La norma, promovida por el Gobierno de Viktor Orbán, se presenta como una medida destinada a proteger a los consumidores y a salvaguardar la soberanía alimentaria del país. Desde el Ejecutivo se insiste en que la carne cultivada genera demasiadas incógnitas sobre sus efectos a largo plazo y que actualmente no existen garantías suficientes para incorporarla de forma segura a la dieta de la población.
El Gobierno cuestiona la sostenibilidad de la carne artificial
El Ministerio de Agricultura, responsable de impulsar el proyecto legislativo, ha señalado que la llamada carne sintética no es tan ecológica ni sostenible como suelen afirmar sus defensores. Según las autoridades húngaras, su proceso de fabricación implica un elevado consumo energético y una huella ambiental significativa, además del riesgo de concentrar el control del sistema alimentario en manos de grandes corporaciones tecnológicas.
Asimismo, el Ejecutivo advierte de que este modelo podría agravar las desigualdades sociales, al desplazar a los productores tradicionales y reducir la autonomía de los países en materia alimentaria.

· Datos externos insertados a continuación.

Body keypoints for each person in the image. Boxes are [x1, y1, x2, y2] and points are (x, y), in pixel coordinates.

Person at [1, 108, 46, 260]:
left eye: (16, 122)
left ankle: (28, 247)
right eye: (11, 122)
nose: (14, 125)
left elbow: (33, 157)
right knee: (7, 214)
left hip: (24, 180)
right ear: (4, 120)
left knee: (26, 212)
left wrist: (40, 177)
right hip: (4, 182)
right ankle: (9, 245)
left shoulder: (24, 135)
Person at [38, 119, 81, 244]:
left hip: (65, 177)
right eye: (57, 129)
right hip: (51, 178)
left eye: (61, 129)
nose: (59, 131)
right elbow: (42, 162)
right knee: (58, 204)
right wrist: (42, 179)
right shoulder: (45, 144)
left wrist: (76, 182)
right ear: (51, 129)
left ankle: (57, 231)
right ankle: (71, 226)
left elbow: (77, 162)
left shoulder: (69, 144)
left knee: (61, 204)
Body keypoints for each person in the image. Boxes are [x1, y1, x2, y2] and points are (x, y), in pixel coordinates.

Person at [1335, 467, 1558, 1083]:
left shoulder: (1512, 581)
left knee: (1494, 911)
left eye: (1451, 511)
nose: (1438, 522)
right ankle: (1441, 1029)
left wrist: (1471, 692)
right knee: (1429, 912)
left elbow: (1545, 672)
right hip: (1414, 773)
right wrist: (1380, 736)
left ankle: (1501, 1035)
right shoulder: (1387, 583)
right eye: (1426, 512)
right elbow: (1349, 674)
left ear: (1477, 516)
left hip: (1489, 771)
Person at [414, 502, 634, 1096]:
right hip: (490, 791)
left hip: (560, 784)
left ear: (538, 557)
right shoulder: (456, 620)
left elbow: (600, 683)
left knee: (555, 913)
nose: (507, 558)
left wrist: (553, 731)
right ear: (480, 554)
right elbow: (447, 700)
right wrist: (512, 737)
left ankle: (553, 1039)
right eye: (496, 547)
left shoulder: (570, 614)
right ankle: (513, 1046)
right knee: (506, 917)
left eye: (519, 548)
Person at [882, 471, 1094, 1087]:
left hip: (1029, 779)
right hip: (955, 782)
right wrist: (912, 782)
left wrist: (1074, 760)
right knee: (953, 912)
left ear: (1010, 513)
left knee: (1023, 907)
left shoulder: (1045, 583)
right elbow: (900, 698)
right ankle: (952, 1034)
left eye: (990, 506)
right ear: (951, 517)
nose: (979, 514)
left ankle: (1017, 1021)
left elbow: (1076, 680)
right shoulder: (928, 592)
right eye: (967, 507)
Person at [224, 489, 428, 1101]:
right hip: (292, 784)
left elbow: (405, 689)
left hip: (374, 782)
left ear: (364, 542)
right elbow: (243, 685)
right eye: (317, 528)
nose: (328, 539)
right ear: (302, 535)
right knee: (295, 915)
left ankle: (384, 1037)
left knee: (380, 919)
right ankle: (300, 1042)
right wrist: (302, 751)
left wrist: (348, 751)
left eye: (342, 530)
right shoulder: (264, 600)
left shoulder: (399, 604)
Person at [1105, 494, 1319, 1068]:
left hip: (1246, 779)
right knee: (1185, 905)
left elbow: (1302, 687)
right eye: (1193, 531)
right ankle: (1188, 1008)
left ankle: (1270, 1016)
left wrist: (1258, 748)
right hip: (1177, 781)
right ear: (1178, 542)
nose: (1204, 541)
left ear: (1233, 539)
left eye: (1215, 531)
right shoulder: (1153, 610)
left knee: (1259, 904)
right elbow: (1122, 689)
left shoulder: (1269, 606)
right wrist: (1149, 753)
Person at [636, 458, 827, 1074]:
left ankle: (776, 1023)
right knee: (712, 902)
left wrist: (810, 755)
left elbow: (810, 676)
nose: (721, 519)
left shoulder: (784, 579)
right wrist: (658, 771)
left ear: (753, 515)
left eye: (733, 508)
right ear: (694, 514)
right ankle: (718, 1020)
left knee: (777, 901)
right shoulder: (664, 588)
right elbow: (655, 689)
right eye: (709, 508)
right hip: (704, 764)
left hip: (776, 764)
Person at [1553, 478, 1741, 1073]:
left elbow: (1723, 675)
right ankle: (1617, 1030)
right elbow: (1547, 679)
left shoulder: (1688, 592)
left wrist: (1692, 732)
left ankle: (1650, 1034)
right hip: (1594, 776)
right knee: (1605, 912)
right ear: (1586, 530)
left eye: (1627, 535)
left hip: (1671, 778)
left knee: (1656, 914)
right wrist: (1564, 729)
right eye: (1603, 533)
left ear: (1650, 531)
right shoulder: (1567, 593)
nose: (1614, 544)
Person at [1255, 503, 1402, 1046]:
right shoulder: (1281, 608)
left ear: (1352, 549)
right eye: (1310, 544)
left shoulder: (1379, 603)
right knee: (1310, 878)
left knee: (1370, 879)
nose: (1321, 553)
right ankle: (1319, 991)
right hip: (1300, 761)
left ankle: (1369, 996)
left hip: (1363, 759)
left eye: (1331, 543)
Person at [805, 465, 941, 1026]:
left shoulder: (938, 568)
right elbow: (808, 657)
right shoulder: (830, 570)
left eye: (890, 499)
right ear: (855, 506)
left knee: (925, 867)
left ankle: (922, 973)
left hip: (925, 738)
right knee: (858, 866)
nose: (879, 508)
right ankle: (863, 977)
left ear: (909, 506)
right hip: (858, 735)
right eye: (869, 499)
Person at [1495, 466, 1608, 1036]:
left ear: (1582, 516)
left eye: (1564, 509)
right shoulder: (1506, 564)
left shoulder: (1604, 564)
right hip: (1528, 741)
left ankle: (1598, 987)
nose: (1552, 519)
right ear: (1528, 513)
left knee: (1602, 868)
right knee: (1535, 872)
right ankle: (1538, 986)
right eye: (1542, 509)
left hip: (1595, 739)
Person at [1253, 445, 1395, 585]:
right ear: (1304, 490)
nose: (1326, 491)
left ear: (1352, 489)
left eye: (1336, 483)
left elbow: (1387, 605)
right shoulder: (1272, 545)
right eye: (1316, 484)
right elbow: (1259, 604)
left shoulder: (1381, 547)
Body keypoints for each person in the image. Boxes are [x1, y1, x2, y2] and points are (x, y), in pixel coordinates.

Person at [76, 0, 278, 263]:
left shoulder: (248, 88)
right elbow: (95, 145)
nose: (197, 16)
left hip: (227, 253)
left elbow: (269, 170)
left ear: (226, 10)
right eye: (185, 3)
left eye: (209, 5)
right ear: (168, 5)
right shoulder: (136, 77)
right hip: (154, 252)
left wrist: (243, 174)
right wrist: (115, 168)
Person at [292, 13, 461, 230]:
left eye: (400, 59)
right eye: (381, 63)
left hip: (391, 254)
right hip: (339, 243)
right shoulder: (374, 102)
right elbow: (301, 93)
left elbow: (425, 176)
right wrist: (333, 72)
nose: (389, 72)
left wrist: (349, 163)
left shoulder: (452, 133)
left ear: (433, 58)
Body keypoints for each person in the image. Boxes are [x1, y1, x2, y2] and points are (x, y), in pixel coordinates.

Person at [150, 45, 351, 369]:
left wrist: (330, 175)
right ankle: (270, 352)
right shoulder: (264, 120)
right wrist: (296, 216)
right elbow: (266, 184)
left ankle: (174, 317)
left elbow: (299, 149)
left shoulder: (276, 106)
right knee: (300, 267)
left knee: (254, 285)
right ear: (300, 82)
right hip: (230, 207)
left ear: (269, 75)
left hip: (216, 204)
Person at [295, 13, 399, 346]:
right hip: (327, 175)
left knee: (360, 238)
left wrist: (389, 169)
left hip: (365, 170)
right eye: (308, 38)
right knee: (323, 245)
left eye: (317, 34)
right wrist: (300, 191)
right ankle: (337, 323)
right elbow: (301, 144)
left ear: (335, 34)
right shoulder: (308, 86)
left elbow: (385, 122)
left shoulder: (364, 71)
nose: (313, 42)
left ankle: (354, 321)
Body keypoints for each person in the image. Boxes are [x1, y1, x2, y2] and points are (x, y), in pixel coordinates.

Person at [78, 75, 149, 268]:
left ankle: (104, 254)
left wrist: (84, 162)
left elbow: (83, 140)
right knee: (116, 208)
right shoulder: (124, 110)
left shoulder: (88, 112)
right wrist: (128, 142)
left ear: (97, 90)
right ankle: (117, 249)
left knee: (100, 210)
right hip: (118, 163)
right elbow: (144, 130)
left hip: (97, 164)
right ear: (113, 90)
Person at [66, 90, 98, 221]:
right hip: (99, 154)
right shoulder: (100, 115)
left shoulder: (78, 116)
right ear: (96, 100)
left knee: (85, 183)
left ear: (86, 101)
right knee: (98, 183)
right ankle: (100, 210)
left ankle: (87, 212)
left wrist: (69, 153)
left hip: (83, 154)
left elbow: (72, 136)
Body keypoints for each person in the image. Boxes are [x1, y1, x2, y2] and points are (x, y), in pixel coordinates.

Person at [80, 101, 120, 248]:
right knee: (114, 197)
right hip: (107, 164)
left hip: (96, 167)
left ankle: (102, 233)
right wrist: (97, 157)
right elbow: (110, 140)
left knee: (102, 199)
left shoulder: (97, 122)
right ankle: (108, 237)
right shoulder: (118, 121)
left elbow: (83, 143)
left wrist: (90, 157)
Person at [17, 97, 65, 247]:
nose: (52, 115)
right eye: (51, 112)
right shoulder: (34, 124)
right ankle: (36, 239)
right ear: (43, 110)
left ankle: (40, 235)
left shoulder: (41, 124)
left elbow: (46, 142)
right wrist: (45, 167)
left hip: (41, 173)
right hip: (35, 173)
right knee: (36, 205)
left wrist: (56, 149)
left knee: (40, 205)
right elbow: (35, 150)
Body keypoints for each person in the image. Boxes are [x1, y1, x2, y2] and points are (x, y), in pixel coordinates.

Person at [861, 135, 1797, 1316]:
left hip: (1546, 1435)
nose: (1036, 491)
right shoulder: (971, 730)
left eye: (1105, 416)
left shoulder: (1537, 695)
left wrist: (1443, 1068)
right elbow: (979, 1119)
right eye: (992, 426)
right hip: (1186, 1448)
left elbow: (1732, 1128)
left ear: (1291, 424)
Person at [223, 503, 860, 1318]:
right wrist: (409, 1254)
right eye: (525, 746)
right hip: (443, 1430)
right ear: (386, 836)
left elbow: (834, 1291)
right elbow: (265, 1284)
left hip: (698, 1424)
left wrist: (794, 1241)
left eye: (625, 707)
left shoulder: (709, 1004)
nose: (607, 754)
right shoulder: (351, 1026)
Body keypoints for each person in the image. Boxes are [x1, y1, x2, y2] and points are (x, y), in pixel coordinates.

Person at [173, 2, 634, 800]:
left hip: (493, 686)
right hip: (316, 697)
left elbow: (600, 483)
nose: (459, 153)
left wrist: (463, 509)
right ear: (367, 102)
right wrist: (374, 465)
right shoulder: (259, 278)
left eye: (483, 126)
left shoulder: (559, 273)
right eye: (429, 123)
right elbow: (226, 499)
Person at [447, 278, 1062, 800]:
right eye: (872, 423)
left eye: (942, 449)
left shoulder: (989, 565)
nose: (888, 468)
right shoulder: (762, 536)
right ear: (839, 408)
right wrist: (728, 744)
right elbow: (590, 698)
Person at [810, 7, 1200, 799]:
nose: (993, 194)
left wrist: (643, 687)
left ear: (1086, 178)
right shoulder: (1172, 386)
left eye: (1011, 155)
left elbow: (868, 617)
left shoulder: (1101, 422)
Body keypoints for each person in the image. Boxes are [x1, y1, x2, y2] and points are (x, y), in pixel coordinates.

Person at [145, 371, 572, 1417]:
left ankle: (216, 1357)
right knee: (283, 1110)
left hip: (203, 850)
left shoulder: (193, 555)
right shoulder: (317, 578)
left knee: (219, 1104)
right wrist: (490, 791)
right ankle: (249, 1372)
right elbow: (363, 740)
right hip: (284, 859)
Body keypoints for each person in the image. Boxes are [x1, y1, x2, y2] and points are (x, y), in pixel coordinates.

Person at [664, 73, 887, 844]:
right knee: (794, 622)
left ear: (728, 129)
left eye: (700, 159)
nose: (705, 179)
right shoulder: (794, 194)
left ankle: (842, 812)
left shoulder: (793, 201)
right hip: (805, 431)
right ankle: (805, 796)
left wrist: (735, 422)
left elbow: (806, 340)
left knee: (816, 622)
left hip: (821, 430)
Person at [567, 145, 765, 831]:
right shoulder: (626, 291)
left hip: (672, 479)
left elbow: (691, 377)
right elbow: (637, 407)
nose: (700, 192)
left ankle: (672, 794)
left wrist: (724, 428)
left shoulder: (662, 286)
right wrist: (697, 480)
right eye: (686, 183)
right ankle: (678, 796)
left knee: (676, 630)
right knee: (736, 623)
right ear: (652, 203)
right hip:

Cuándo entra en vigor la prohibición en Hungría
La ley entrará en vigor en los próximos días, una vez sea ratificada por el presidente de la República. El veto se aplicará a todos los alimentos obtenidos mediante cultivos celulares de tejidos animales en entornos artificiales. No obstante, la normativa excluye los productos de origen vegetal que imitan la carne y aquellos desarrollos destinados exclusivamente a fines médicos o veterinarios.
Europa divide posiciones sobre la carne cultivada
Con esta decisión, Hungría se incorpora a una tendencia creciente de escepticismo hacia la carne de laboratorio en Europa. Italia fue el primer país de la Unión Europea en prohibir su producción y venta en noviembre de 2023. A nivel comunitario, estos alimentos aún no cuentan con autorización para su comercialización, aunque algunos países, como Francia, han permitido fases iniciales de investigación y producción experimental.
Orbán defiende la ganadería tradicional
Viktor Orbán justificó la medida con un discurso firme en defensa del modelo agrícola tradicional. El primer ministro subrayó la importancia de proteger la ganadería nacional frente a lo que considera experimentos impulsados desde entornos alejados de la realidad rural europea.
“Nuestra tierra es fértil, nuestro ganado está sano y nuestra gente es lo primero. No vamos a alimentar a los húngaros con carne artificial”, declaró Orbán, en referencia a iniciativas respaldadas por grandes fortunas internacionales.
Hungría refuerza su soberanía alimentaria
De esta forma, Hungría se convierte en el segundo país europeo en cerrar la puerta a la carne cultivada en laboratorio, consolidando una postura crítica frente a determinadas agendas alimentarias promovidas desde Bruselas y por actores globales. El país apuesta así por preservar la producción ganadera tradicional y mantener el control nacional sobre los alimentos que llegan a la mesa de sus ciudadanos.